Post # 1
I heard that it is tacky to include a card with the places you have registered for? I have heard some people say it is, but I have viewed some suites on the bee where the card has been included.
Any and all input is appreciated!
Post # 3
I included them in my shower invitations. How else are people supposed to know where you’re registered at. I didn’t include them in our invitions. They are also on our website, which is in the invitations, so poeple can find out that way too. I don’t think it’s tacky at all.
Post # 4
We just put the information on our wedding website. We’re also doing online RSVPs though.
Post # 5
Eh, not a fan personally. I definitely don’t think they should go in invitations, shower invites maybe. However, registry info wasn’t even included on my shower invites. People simply asked the shower hosts where I Was registered or did a quick google search and figured it out. People will ask and figure it out. I’ve never had to ask someone where they were registered nor have I ever been provided with the info.
Post # 6
Technically a little registry card is an advertisement for the store you registered at. There’s got to be a better way! :}
Post # 7
I’ve yet to ever receive an invitation where the registry card WAS NOT included. If I’m not close with the wedding party or bride/groom’s family, how will I find out? I don’t think it’s tacky at all and I think it should be encouraged. Gifts are a social norm with weddings, so why make it a game to see where people are registered? Some “traditions” are so outdated. We included our BB&B card within our wedding invitation and it’s also on our wedding website.
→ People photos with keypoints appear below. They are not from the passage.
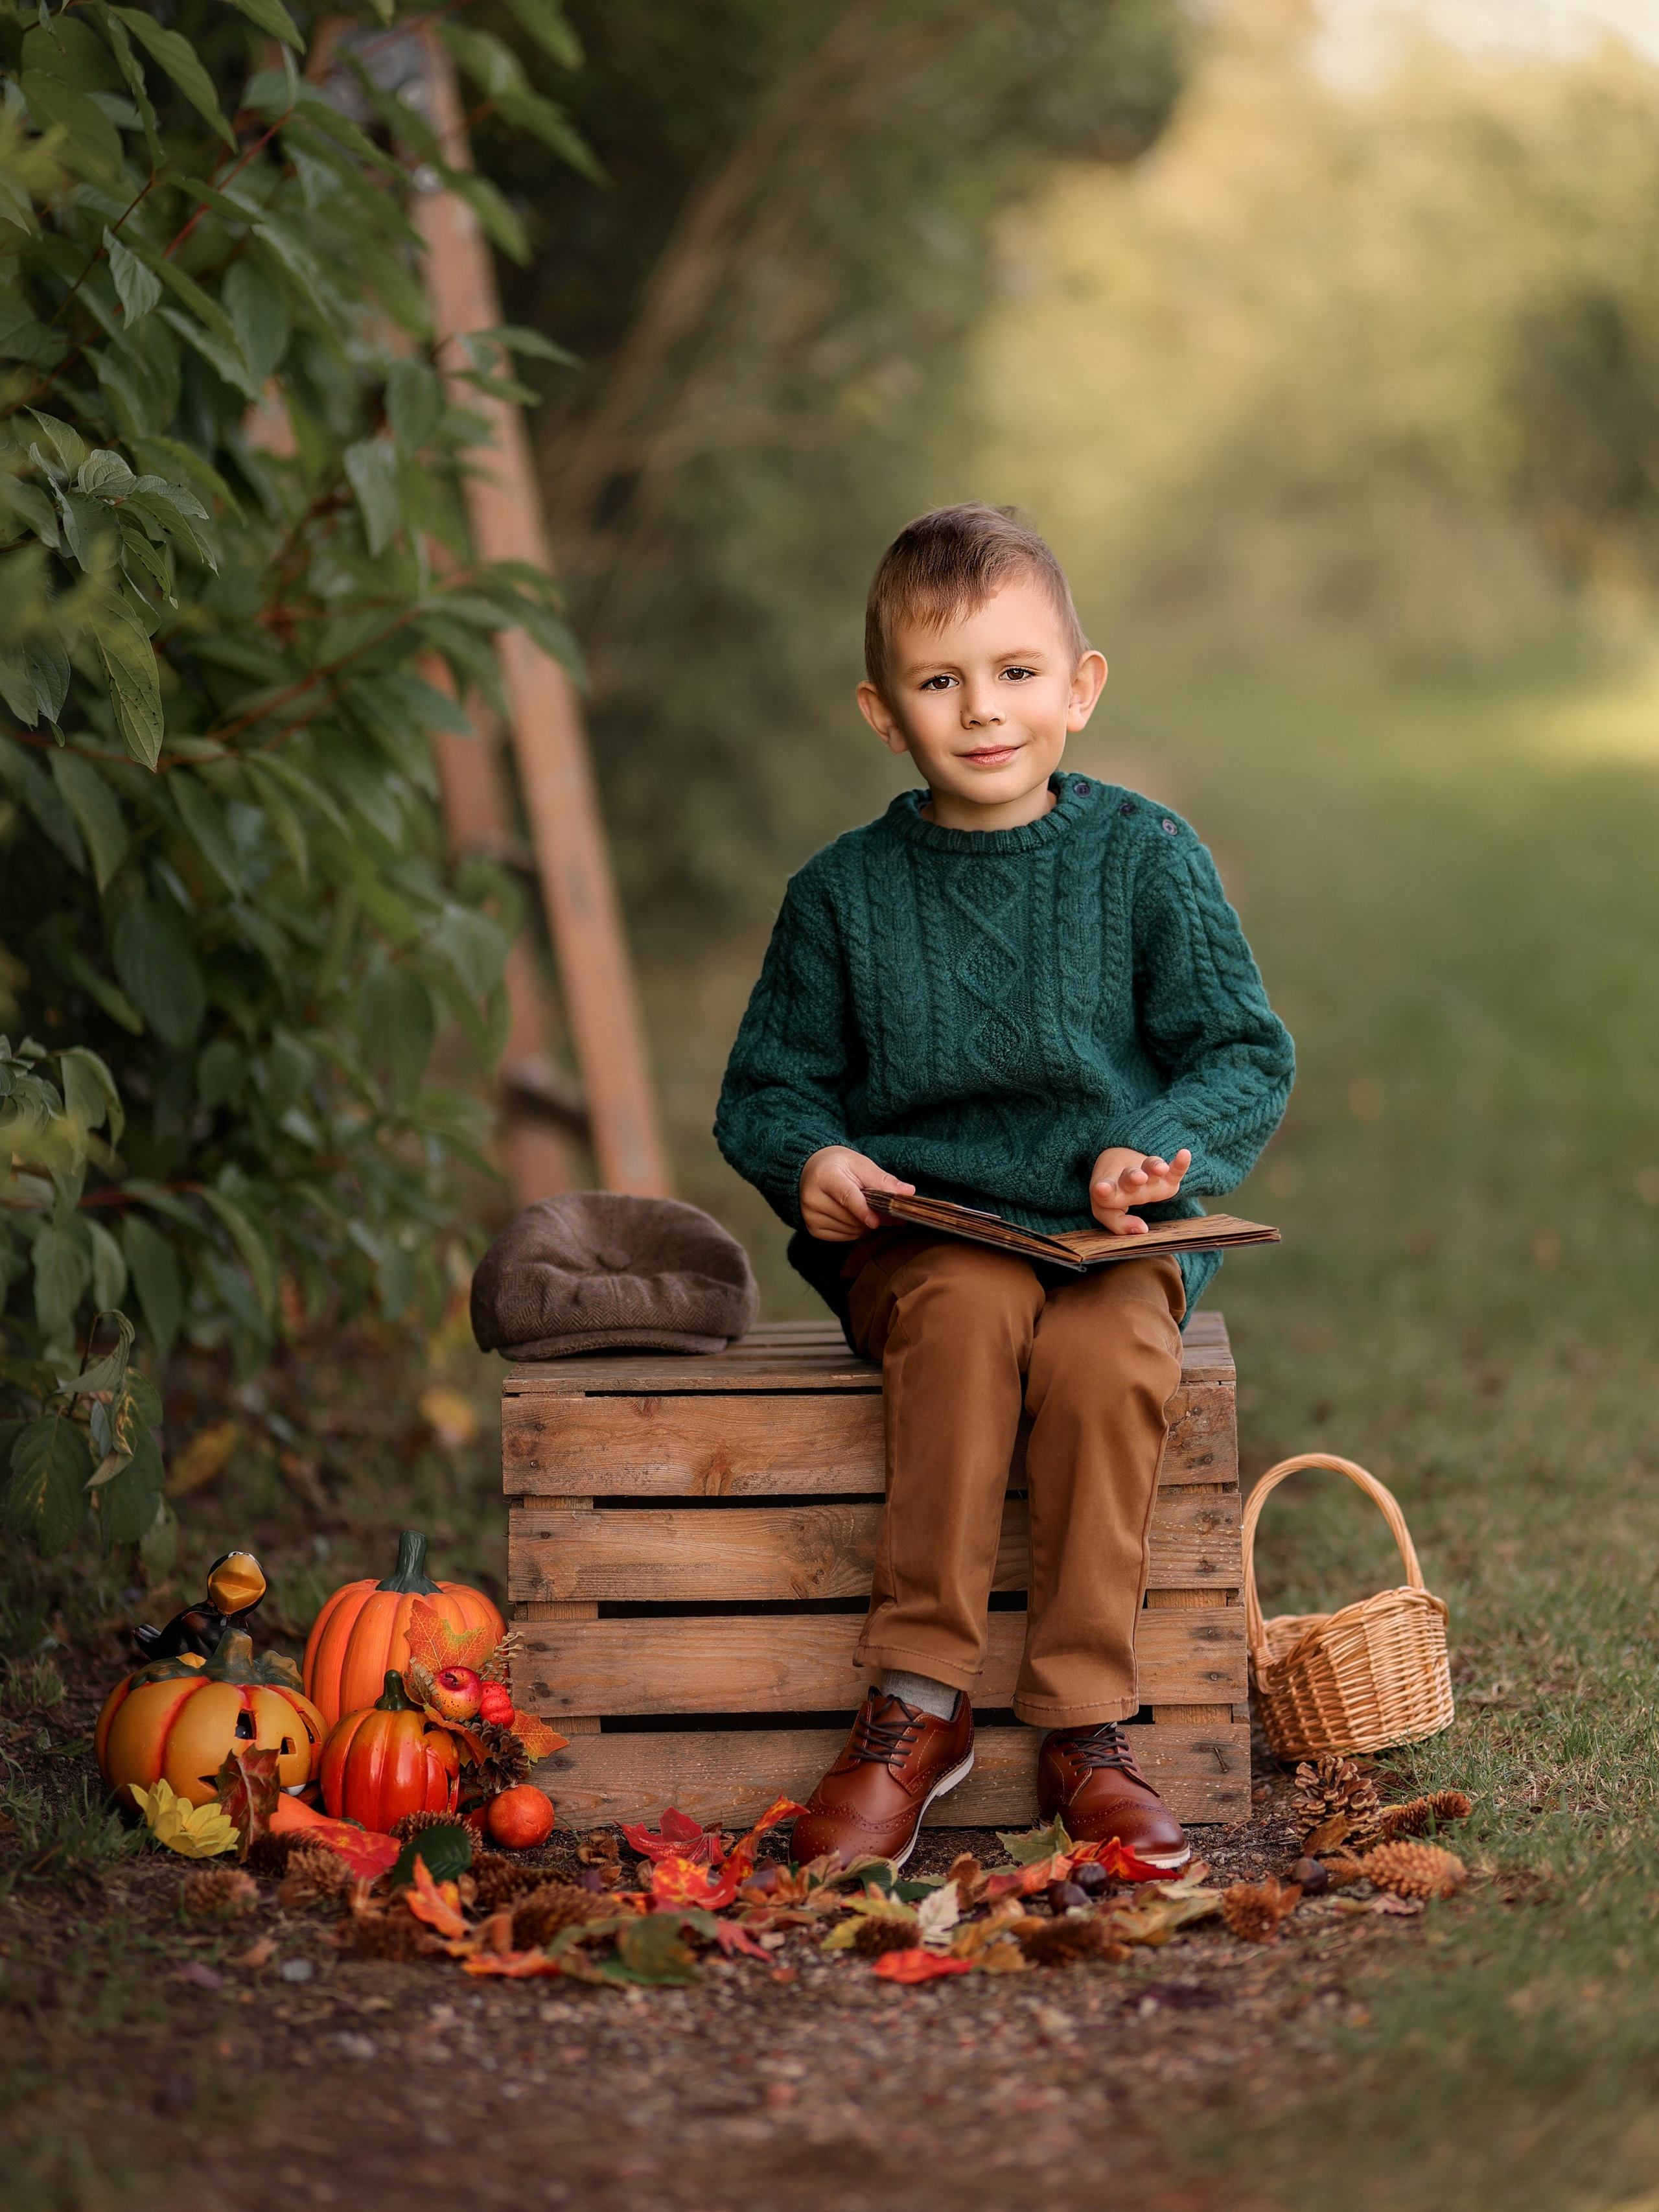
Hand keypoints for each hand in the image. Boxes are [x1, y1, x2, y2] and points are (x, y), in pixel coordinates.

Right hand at [799, 1146, 915, 1241]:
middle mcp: (812, 1198)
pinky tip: (853, 1215)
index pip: (846, 1197)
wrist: (813, 1170)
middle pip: (851, 1217)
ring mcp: (810, 1216)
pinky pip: (845, 1236)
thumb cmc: (839, 1166)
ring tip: (866, 1208)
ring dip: (866, 1224)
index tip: (877, 1221)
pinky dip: (856, 1229)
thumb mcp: (861, 1164)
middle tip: (887, 1210)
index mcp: (824, 1176)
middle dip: (874, 1216)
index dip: (863, 1210)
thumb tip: (908, 1193)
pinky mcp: (813, 1229)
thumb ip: (883, 1180)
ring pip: (851, 1230)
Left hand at [1089, 1145, 1191, 1233]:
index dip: (1104, 1191)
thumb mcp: (1106, 1211)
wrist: (1119, 1160)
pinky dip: (1180, 1164)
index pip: (1105, 1192)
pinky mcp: (1165, 1176)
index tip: (1101, 1188)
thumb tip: (1142, 1230)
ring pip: (1150, 1168)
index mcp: (1110, 1191)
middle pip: (1130, 1177)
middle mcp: (1128, 1182)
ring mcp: (1148, 1177)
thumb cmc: (1113, 1193)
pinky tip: (1185, 1155)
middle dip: (1134, 1177)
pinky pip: (1174, 1170)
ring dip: (1155, 1167)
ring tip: (1161, 1168)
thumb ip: (1118, 1223)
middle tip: (1138, 1177)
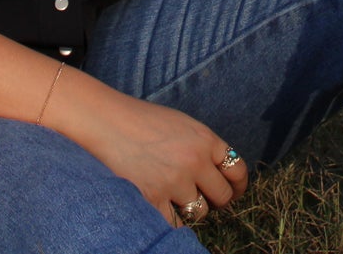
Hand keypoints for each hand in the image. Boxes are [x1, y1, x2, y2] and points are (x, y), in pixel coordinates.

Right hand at [52, 77, 248, 225]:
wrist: (104, 121)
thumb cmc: (140, 121)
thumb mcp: (181, 124)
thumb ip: (203, 147)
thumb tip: (219, 175)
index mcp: (205, 139)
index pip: (238, 170)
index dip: (238, 186)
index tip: (233, 192)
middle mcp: (195, 161)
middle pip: (222, 197)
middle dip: (214, 201)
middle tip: (202, 198)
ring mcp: (174, 181)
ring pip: (199, 212)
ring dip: (189, 209)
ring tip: (172, 196)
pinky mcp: (152, 198)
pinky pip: (174, 222)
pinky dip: (167, 217)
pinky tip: (158, 204)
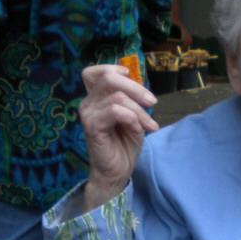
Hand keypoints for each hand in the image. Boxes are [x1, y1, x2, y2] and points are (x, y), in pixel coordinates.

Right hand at [78, 63, 158, 210]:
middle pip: (109, 78)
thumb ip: (131, 99)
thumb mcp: (132, 116)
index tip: (130, 75)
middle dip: (135, 87)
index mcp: (95, 99)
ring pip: (117, 97)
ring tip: (150, 125)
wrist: (117, 172)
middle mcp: (88, 103)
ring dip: (139, 110)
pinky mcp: (92, 127)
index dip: (111, 67)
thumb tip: (141, 88)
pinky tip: (139, 130)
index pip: (92, 72)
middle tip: (152, 102)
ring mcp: (88, 114)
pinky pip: (115, 111)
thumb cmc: (124, 144)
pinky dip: (132, 117)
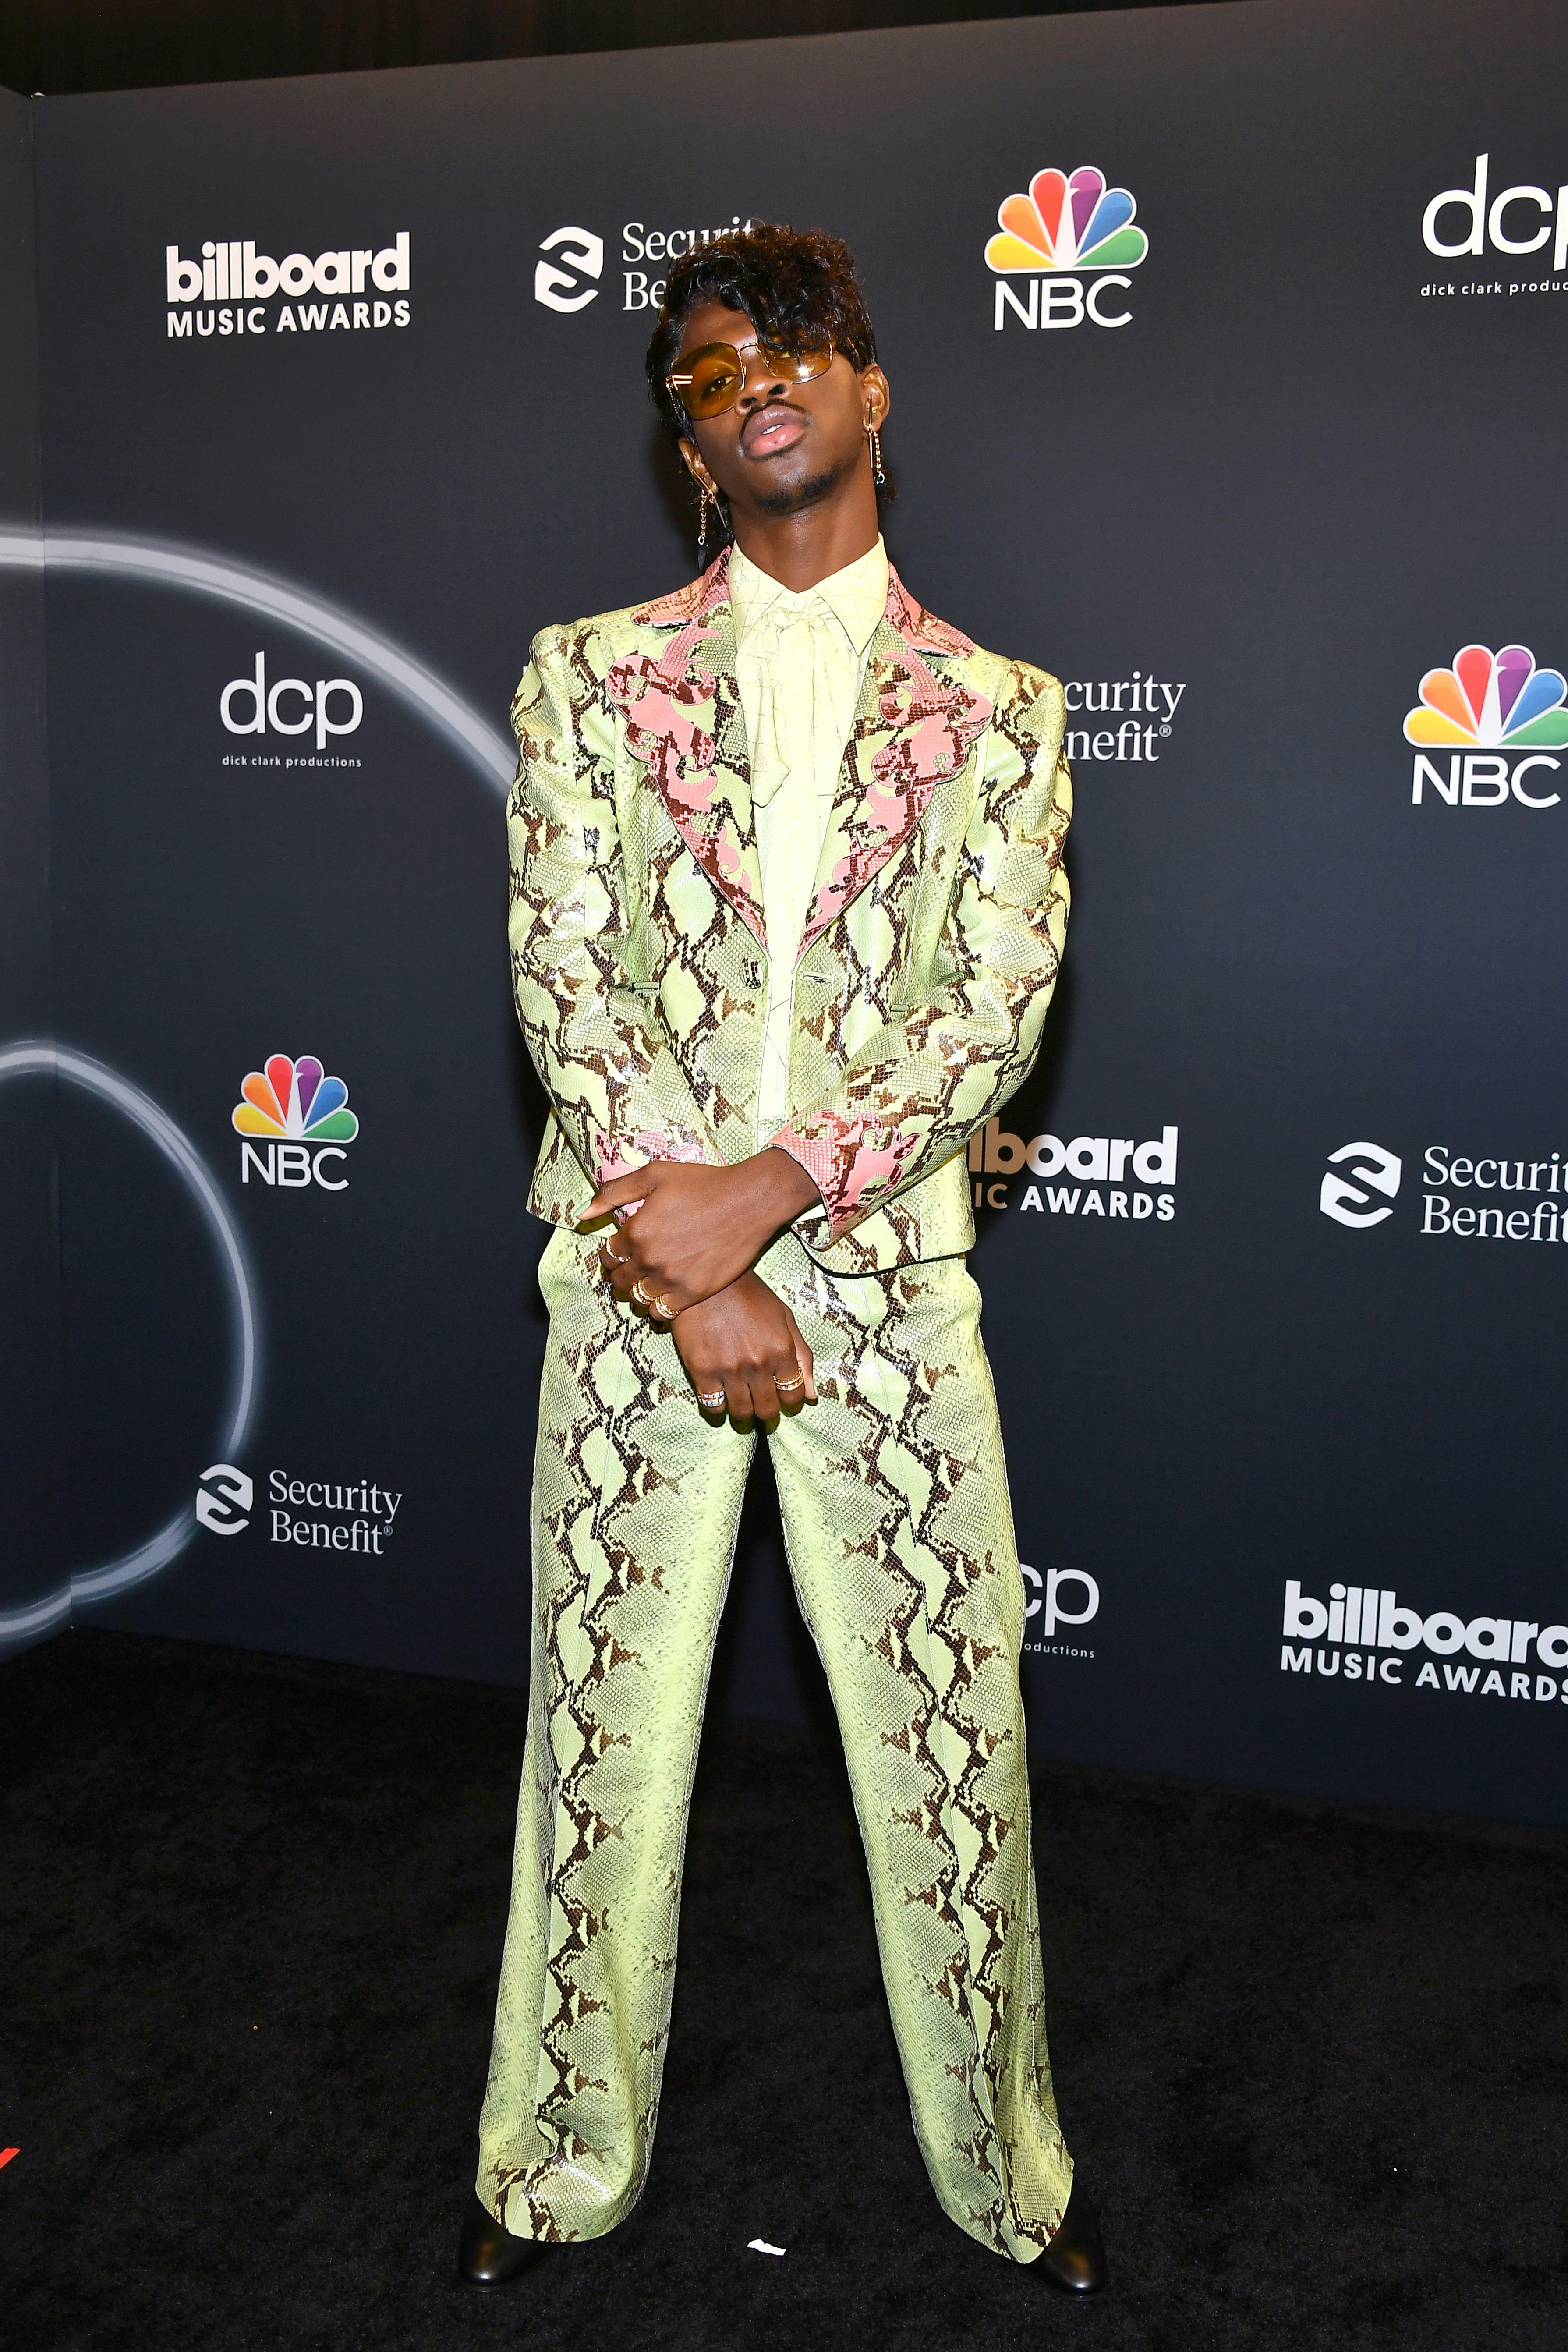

A lot of our invited guests have thanked us for including it!
As for bridal shower invites, I’ve never receive an actual invitation for one – it was all don’t verbally, so just including it there doesn’t make sense. Plus, not all of one’s wedding guests are invited to a bridal shower.
Post # 8
Registry info can go with shower invites since a shower is a gift-giving event.
Registry info should not be included on or with wedding invites since it implies that you expect gifts – which is greedy and rude.
Registry info can go on a wedding website and the wedding website info can go on or with the wedding invites. This is ok because people would have to actively seek out your registry info by going to the website and clicking on the appropriate page. If they don’t want to see your registry, then they don’t have to. But if the registry info is on or with the invite, then everyone will see it.
Post # 9
I skipped registry cards for everything. It’s considered rude & tacky to include any mention to gifts whatsoever (even asking NOT to get gifts) on the wedding invitation itself.
It is ok, however, to include registry information on SHOWER invitations… since the point of a shower is to, well, shower the bride with gifts to prepare her for married life (or to shower an expectant mother with gifts she will need to take care of her baby). In the case of showers, I find it a teensy bit more tasteful to either include a line at the bottom “So and so is registered at Target” or better yet, spread via word of mouth what store(s) you used for registries. I don’t think it’s completely frowned upon to incude those little cards with shower invitations though, but I didn’t do it.
Post # 10
I prefer not to turn our invitations into a means of free advertising for the store. We are already helping to generate business for them by registering – that should be enough. I find those little inserts outrageously irritating.
Post # 11
Thanks all. The problem I run into is that most of our families are older and don’t really use the computer or internet. Also, I’m not sure if I’m having a shower. It has been mentioned, but it was mentioned in the same sentence as “I don’t know if I have time to throw a bridal shower for you”, but that’s another topic for another board. I know she wasn’t joking when it was being said. I would just have to see how everything goes.
*Side note* our guest’s presence, support and enjoyment of our wedding is gift enough for me. Although, any and all gifts we receive will be greatly appreciated, I don’t want it to seem like I’m hard up for gifts, but I only had a questions since I’m DIYing my invites and this is the second wedding I have ever been involved with. The first wedding’s invites had the registry cards. I just wanted to put that out there.
Thank you ladies!
Post # 12
I’m including my BB&B registry card with the invitations, not on the actual ceremony invite though. As a PP said, most of my relatives/guests are older and will not be looking at our wedding website. Gifts are normal at weddings, alot of my relatives live far away and I don’t see them very often. I doubt they’d know what to get me anyway. I don’t see it as being rude, and I doubt anyone will be offended.